Only think on all the great achievements that our society managed, like relativity, quantum mechanics, DNA, machines, etc. Such discoveries are the essences of human knowledge and took millennia to form and centuries to crystalize. Still, all this knowledge is captive in the data, in the special frame in which it was discovered and never had the chance to escape. Imagine the possibility to use thoughts/causalities like the one in relativity or quantum mechanics in biology, or history, or of the concept of DNA in mathematics or art. Imagine a music composition where the law of the notes allows a “tunnel effect” like in quantum mechanics, lower notes to warp the music scales like in relativity and/or to twist two music scale in a helix-like play. How many way to experience life awaits us. Or think of the knowledge hidden in mathematics which could help develop new medicine, but can not be transmitted.
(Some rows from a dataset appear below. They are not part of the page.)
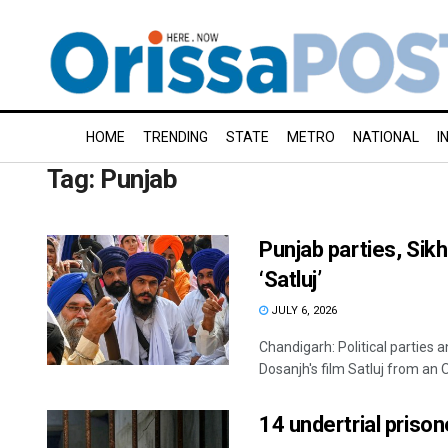
HOME
TRENDING
STATE
METRO
NATIONAL
I
Tag:
Punjab
Punjab parties, Sikh
‘Satluj’
JULY 6, 2026
Chandigarh: Political parties
Dosanjh's film Satluj from an O
14 undertrial prison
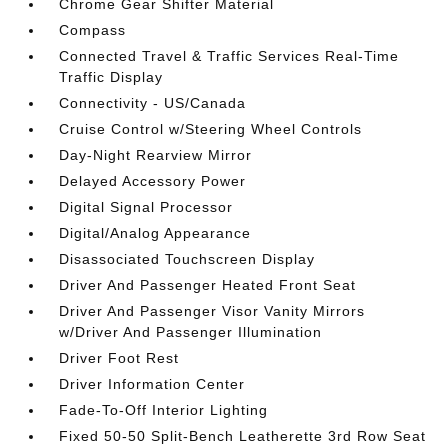
Chrome Gear Shifter Material
Compass
Connected Travel & Traffic Services Real-Time
Traffic Display
Connectivity - US/Canada
Cruise Control w/Steering Wheel Controls
Day-Night Rearview Mirror
Delayed Accessory Power
Digital Signal Processor
Digital/Analog Appearance
Disassociated Touchscreen Display
Driver And Passenger Heated Front Seat
Driver And Passenger Visor Vanity Mirrors
w/Driver And Passenger Illumination
Driver Foot Rest
Driver Information Center
Fade-To-Off Interior Lighting
Fixed 50-50 Split-Bench Leatherette 3rd Row Seat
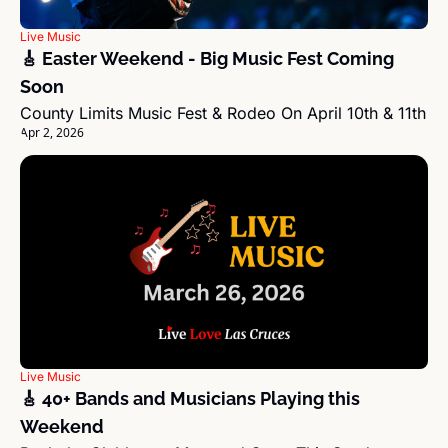
Live Music
🎸 Easter Weekend - Big Music Fest Coming 
Soon
County Limits Music Fest & Rodeo On April 10th & 11th
Apr 2, 2026
Live Music
🎸 40+ Bands and Musicians Playing this 
Weekend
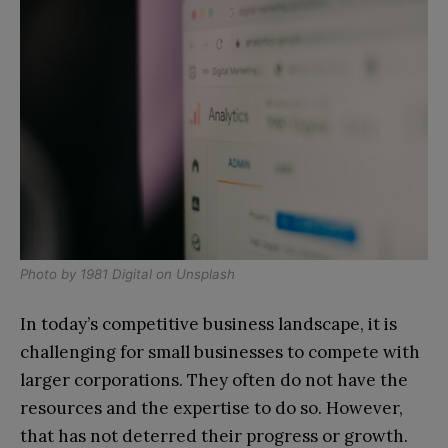
Photo by
1981 Digital
on
Unsplash
In today’s competitive business landscape, it is
challenging for small businesses to compete with
larger corporations. They often do not have the
resources and the expertise to do so. However,
that has not deterred their progress or growth.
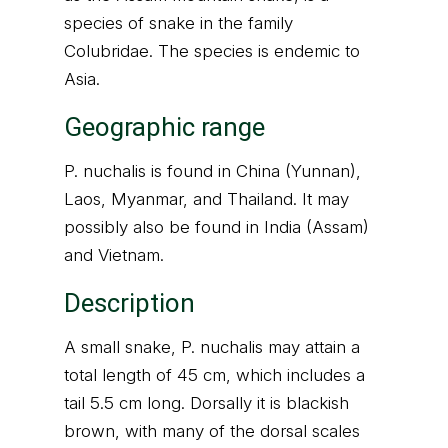
species of snake in the family
Colubridae. The species is endemic to
Asia.
Geographic range
P. nuchalis is found in China (Yunnan),
Laos, Myanmar, and Thailand. It may
possibly also be found in India (Assam)
and Vietnam.
Description
A small snake, P. nuchalis may attain a
total length of 45 cm, which includes a
tail 5.5 cm long. Dorsally it is blackish
brown, with many of the dorsal scales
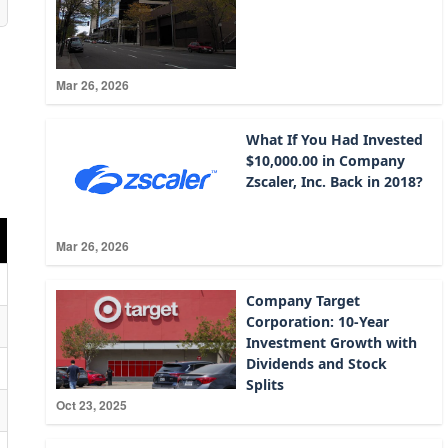
Mar 26, 2026
What If You Had Invested
$10,000.00 in Company
Zscaler, Inc. Back in 2018?
Mar 26, 2026
Company Target
Corporation: 10-Year
Investment Growth with
Dividends and Stock
Splits
Oct 23, 2025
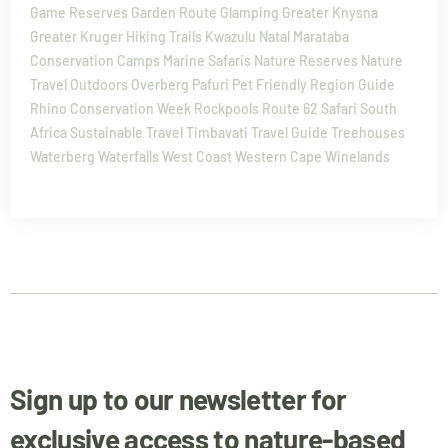
Game Reserves
Garden Route
Glamping
Greater Knysna
Greater Kruger
Hiking Trails
Kwazulu Natal
Marataba
Conservation Camps
Marine Safaris
Nature Reserves
Nature
Travel
Outdoors
Overberg
Pafuri
Pet Friendly
Region Guide
Rhino Conservation Week
Rockpools
Route 62
Safari
South
Africa
Sustainable Travel
Timbavati
Travel Guide
Treehouses
Waterberg
Waterfalls
West Coast
Western Cape
Winelands
Sign up to our newsletter for
exclusive access to nature-based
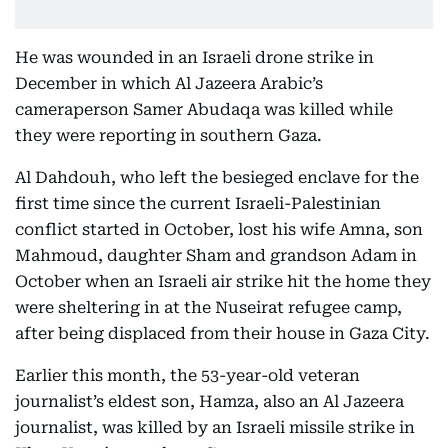
He was wounded in an Israeli drone strike in
December in which Al Jazeera Arabic’s
cameraperson Samer Abudaqa was killed while
they were reporting in southern Gaza.
Al Dahdouh, who left the besieged enclave for the
first time since the current Israeli-Palestinian
conflict started in October, lost his wife Amna, son
Mahmoud, daughter Sham and grandson Adam in
October when an Israeli air strike hit the home they
were sheltering in at the Nuseirat refugee camp,
after being displaced from their house in Gaza City.
Earlier this month, the 53-year-old veteran
journalist’s eldest son, Hamza, also an Al Jazeera
journalist, was killed by an Israeli missile strike in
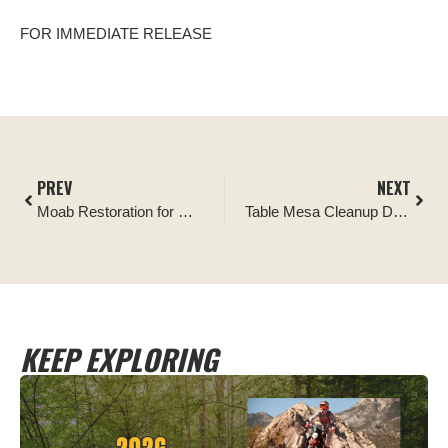
FOR IMMEDIATE RELEASE
PREV
NEXT
Moab Restoration for Recreation Project
Table Mesa Cleanup Draws Hundreds of Responsible Outdoor Enthusiasts
KEEP EXPLORING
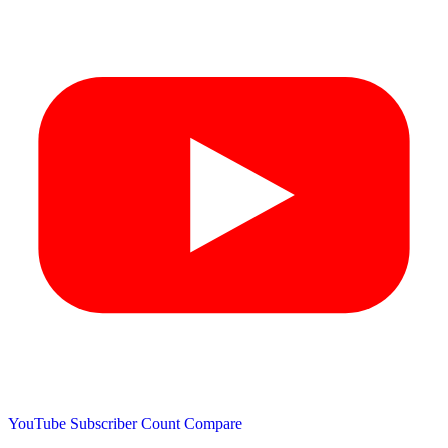
YouTube Subscriber Count
Compare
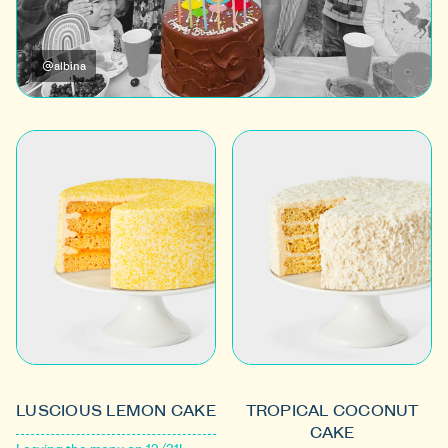
@albina
LUSCIOUS LEMON CAKE
TROPICAL COCONUT
CAKE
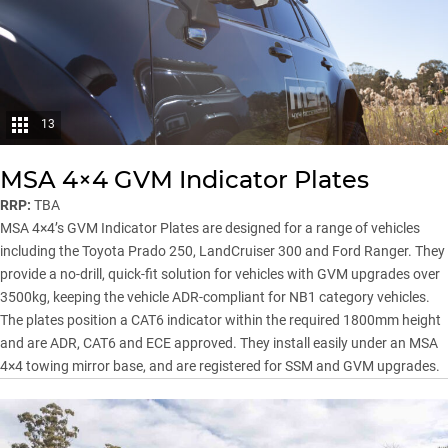
13
MSA 4×4 GVM Indicator Plates
RRP:
TBA
MSA 4×4’s GVM Indicator Plates are designed for a range of vehicles
including the Toyota Prado 250, LandCruiser 300 and Ford Ranger. They
provide a no-drill, quick-fit solution for vehicles with GVM upgrades over
3500kg, keeping the vehicle ADR-compliant for NB1 category vehicles.
The plates position a CAT6 indicator within the required 1800mm height
and are ADR, CAT6 and ECE approved. They install easily under an MSA
4×4 towing mirror base, and are registered for SSM and GVM upgrades.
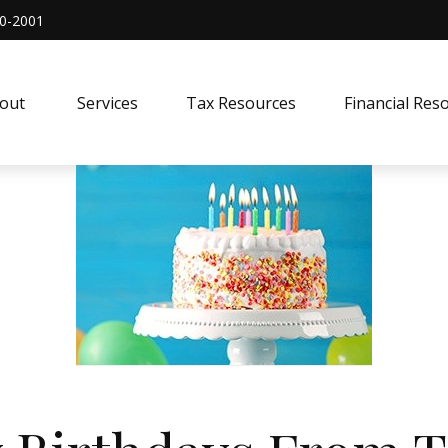
0-2001
out 
Services
Tax Resources
Financial Res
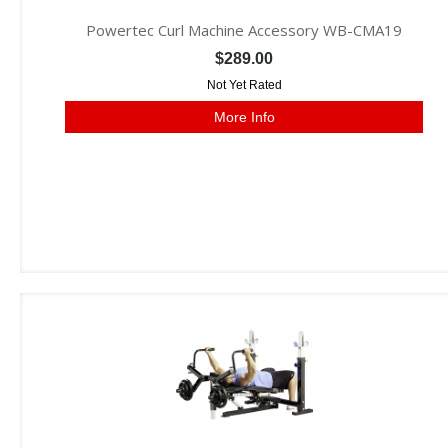
Powertec Curl Machine Accessory WB-CMA19
$289.00
Not Yet Rated
More Info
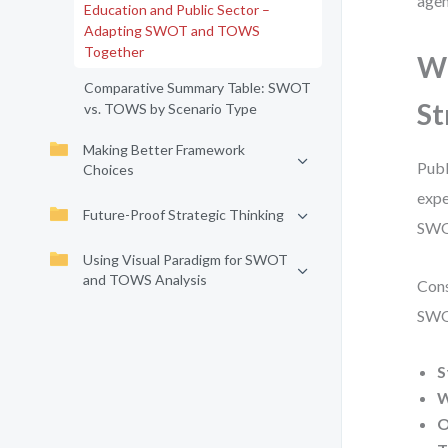
agen
Education and Public Sector –
Adapting SWOT and TOWS
Together
Wh
Comparative Summary Table: SWOT
St
vs. TOWS by Scenario Type
Making Better Framework
Publ
Choices
expe
Future-Proof Strategic Thinking
SWOT
Using Visual Paradigm for SWOT
and TOWS Analysis
Cons
SWOT
S
W
O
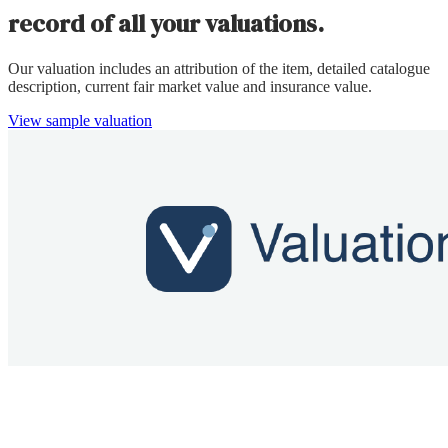
record of all your valuations.
Our valuation includes an attribution of the item, detailed catalogue
description, current fair market value and insurance value.
View sample valuation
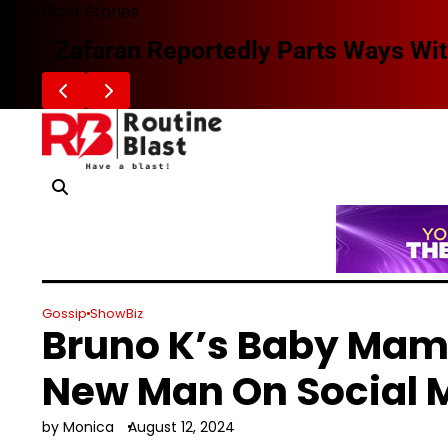
Skip
Blast Stories
to
Zafaran Reportedly Parts Ways With
content
Gossip
ShowBiz
Bruno K’s Baby Mam
New Man On Social 
by Monica
August 12, 2024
Another example of the connection we experience between knowledge and the data through which we obtain it, are children. They are classical example when it come determine if one is up to explain to them something. Take as an explain something simple they can observe often, like lightning and thunder. Normal concepts like particles, charge, waves, propagation, medium of propagation, etc. become so complicated to expose by other means then the one through which they were discovered, that it becomes nearly impossible to explain to children how it works and that they do not need to fear it. Still, one can use analogy (i.e., transfer) to enable an explanation. Instead of particles, one can use balls, for charge one can use hardness, waves can be shown with strings by keeping one end fix and waving the other, propagation is the movement of the waves from one end of the string to the other end, medium of propagation is the difference between walking in air and water, etc. Although difficult, analogies can be found which enables us to explain even to children how complex phenomena works.

The same is true also for Deep Learning. The model, the knowledge it can extract from the data can be expressed only by such data alone. There is no transformation of the knowledge from one type of data to another. If such a transformation would exists, then Deep Learning would be able to learn any human task by only a set of data, a master data set. Without such a master data set and a corresponding cost function it will be nearly impossible to develop AI that mimics human behavior. With other words, without the realization how our mind works, and how to crystalize by this the data needed, AI will still need to look at all the activities separately. It also implies that AI are restricted to the human understanding of reality and themselves. Only with such a characteristic of a living being, thus also AI, can development of its on occur.